Entre os sonhos interrompidos dele estavam o doutorado, viagens e outras realizações em família. “Desde quando ele morreu, o meu conforto é postar as fotos dele nas redes sociais, falar um pouco sobre ele porque muitos sonhos foram interrompidos. Todo início de ano, nós definimos nossos sonhos e nossas metas e ficou tudo para trás, dessa forma, eu prometi que eu ia levar o nome dele para onde nós fossemos”, finalizou.
Levantamento de Óbitos
De acordo com o levantamento feito pelo Sindicato dos Trabalhadores em Educação do Estado (Sinteam), 120 profissionais que atuavam em educação como professores, pedagogos, auxiliares administrativos, merendeiras, e outros, morreram em decorrência da Covid-19 apenas este ano.
“Nós perdemos inúmeros colegas trabalhadores em educação do Amazonas para o novo coronavírus, o que nos causou muita tristeza uma vez que nós alertamos que os grandes pesquisadores haviam dito que nós teríamos uma segunda onda, caso o Governo do Estado não tomasse algumas precauções como o não retorno das aulas presenciais”, ressaltou a presidente do Sindicato, Ana Cristina Rodrigues.

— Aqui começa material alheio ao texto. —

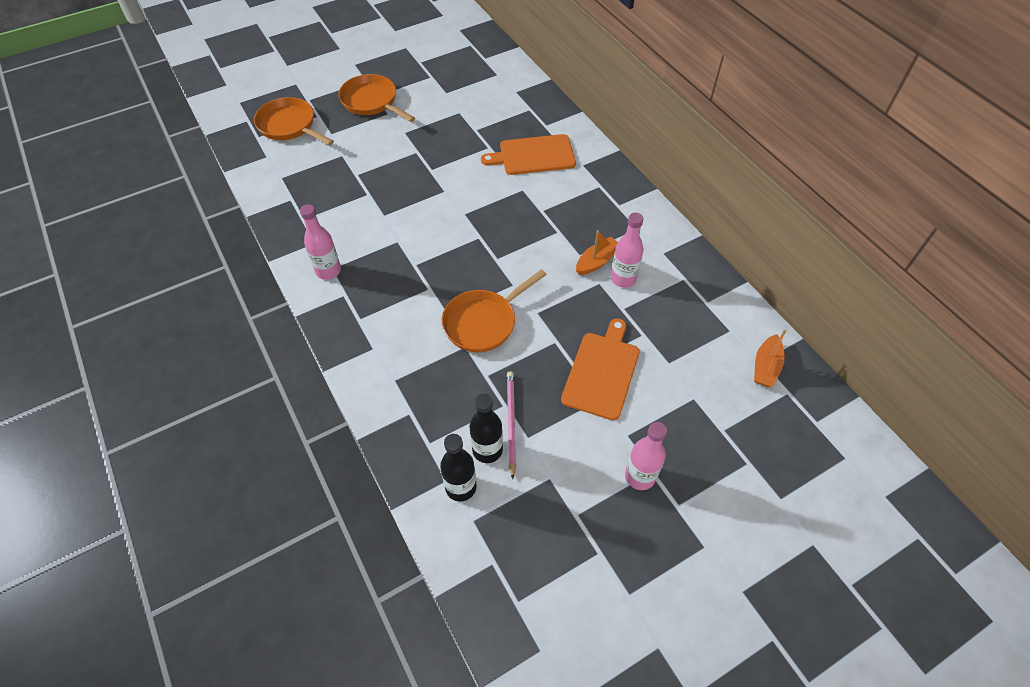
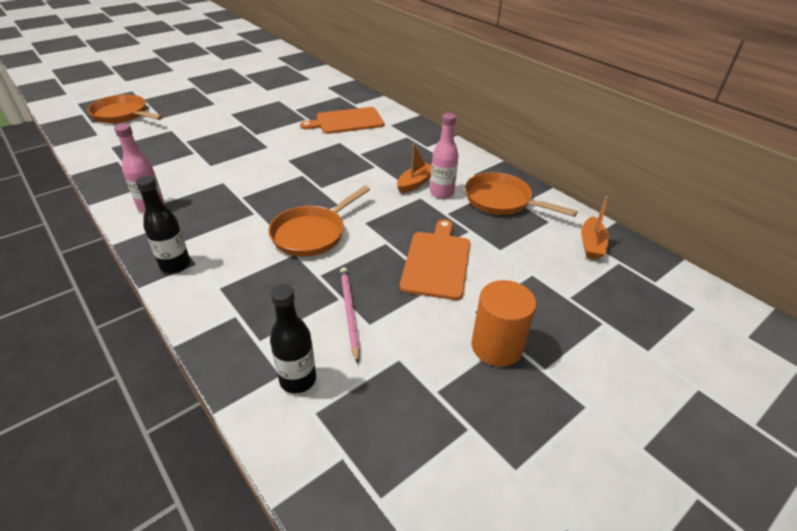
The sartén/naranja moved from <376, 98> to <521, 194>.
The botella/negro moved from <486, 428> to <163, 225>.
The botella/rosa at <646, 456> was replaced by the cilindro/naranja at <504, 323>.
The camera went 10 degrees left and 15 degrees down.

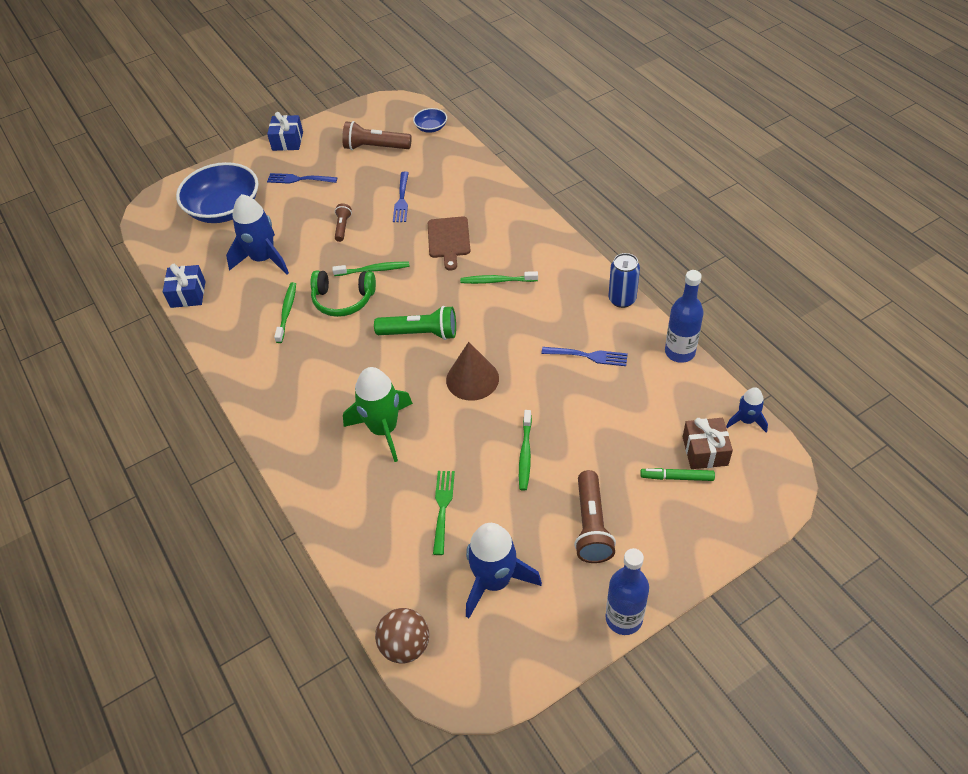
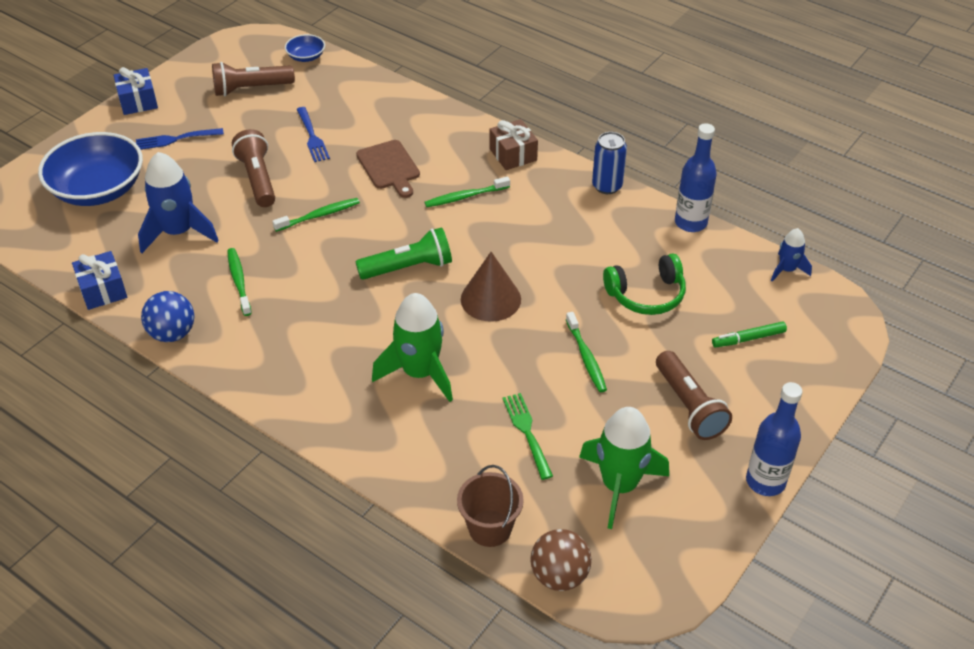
The lámpara de mano/marrón at <343, 222> changed to 1.78 times the size.
The auriculares/verde moved from <343, 293> to <644, 284>.
The tenedor/azul at <584, 356> disappeared.
The regalo/marrón moved from <708, 443> to <513, 144>.
The cohete/azul at <504, 570> became the cohete/verde at <624, 468>.
The pelota/azul at <167, 316> appeared.
The balde/marrón at <490, 506> appeared.
The camera went 25 degrees left and 5 degrees down.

“Isso contribuiu muito para que tivéssemos essa segunda onda, tanto é que o número de trabalhadores em educação que tiveram suas vidas ceifadas em 2021 é muito expressivo, então é preciso que se tenha muita cautela e respeito à vida dos trabalhadores”, disse ainda.
Resposta das Secretarias de Educação
A Secretaria de Estado de Educação e Desporto (Seduc) afirmou, em nota, que a pasta está trabalhando com a notificação espontânea por parte dos familiares das vítimas. Segundo o órgão, até esta quinta-feira foram notificados à secretaria 102 casos de óbitos decorrentes de complicações de Covid-19. “Vale destacar que os óbitos são de notificação espontânea e só estão contabilizados casos especificados como Covid-19”.
E ainda ressalta que adotou as aulas remotas neste início de ano letivo como medida de prevenção à Covid-19 no ambiente escolar. Dessa forma, os profissionais podem trabalhar de casa no auxílio aos estudantes, sem necessidade de deslocamento às escolas. Além disso, a pasta afirma que segue disponibilizando a testagem gratuita àqueles que precisarem ou quiserem testar se foram contaminados. Outra medida adotada pela Secretaria de Educação são os conteúdos voltados para a saúde mental dos profissionais, que podem ser acessados pelas plataformas Saber+, Aula em Casa e Vivescer.
Já a Secretaria Municipal de Educação (Semed Manaus) reiterou que existe um grupo de trabalho o qual faz o monitoramento epidemiológico e realiza ações de prevenção para evitar a propagação do coronavírus nas escolas e na sede, reforçando o uso de máscaras e respeitando o distanciamento social dentro dos ambientes de trabalho.
“A Semed afirma ainda que está focada em manter a segurança de alunos, professores e familiares, e por isso, a volta das atividades presenciais nas unidades de ensino só deve acontecer quando a pandemia em Manaus estiver controlada, com um número menor de infectados”.